- Route of the Moerangi Stream
- Native name: Moerangi (Māori)

Location
- Country: New Zealand
- Island: North Island
- Region: Hawke's Bay
- District: Wairoa

Physical characteristics
- Source: Moerangi
- • coordinates: 38°43′28″S 176°43′23″E﻿ / ﻿38.7245°S 176.723°E
- Mouth: Wairoa Stream
- • coordinates: 38°45′04″S 176°47′22″E﻿ / ﻿38.75114°S 176.78958°E

Basin features
- Progression: Moerangi Stream → Wairoa Stream → Waiau River → Wairoa River → Hawke Bay → Pacific Ocean

= Moerangi Stream =

River in New Zealand

The Moerangi Stream or Moerangi River is a small river located in New Zealand's Whirinaki Te Pua-a-Tāne Conservation Park. It is one of the upper tributaries of the Waiau River, Hawke's Bay. This river is mostly used by trampers (hikers), fishermen, and hunters.

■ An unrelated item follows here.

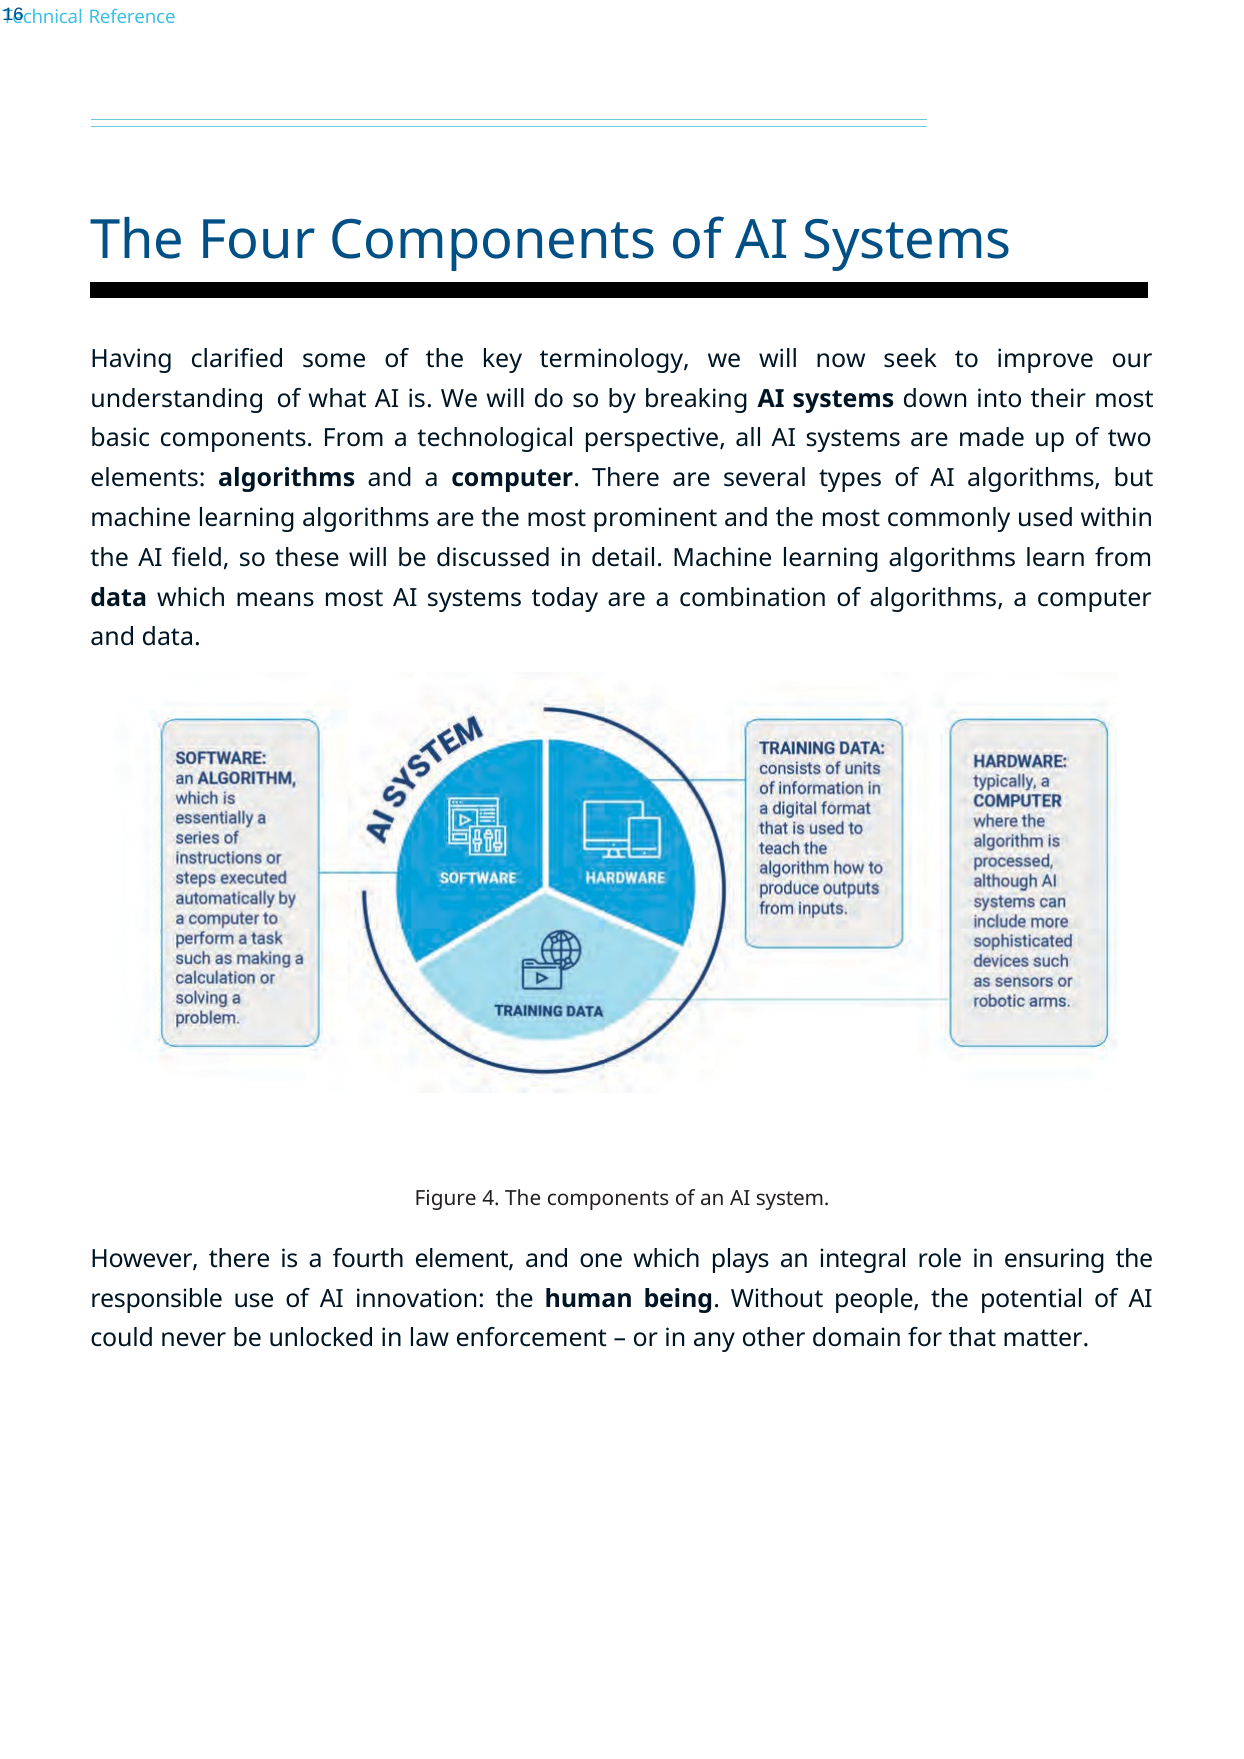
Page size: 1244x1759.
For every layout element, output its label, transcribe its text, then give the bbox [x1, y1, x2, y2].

The Moerangi Stream can only be accessed by foot or helicopter. There are 2 primary routes on foot. The first, Okahu Road to Rogers Hut, takes about 3 hours. The other, from Whirinaki Car Park to Moerangi Hut, takes 4 hours. This route is more difficult and has more challenging terrain compared to the first.

There is a tramping track that follows the river for most of its length. The track runs from Rogers Hut at the downstream end of the river up to Moerangi Hut in the upper part of the river.

The river is the spawning tributary of the Waiau River and has a population of rainbow trout. Trout in this river typically fall into the 3-6 pound bracket. There is fishing opportunities all the way from Rogers up to Moerangi Hut. Past Moerangi Hut. The river decreases in size, but in autumn, the fish move into the headwaters to spawn.

The track that follows the river provides access to some remote hunting grounds. Red deer are the most common game found in the area along with a few wild pigs.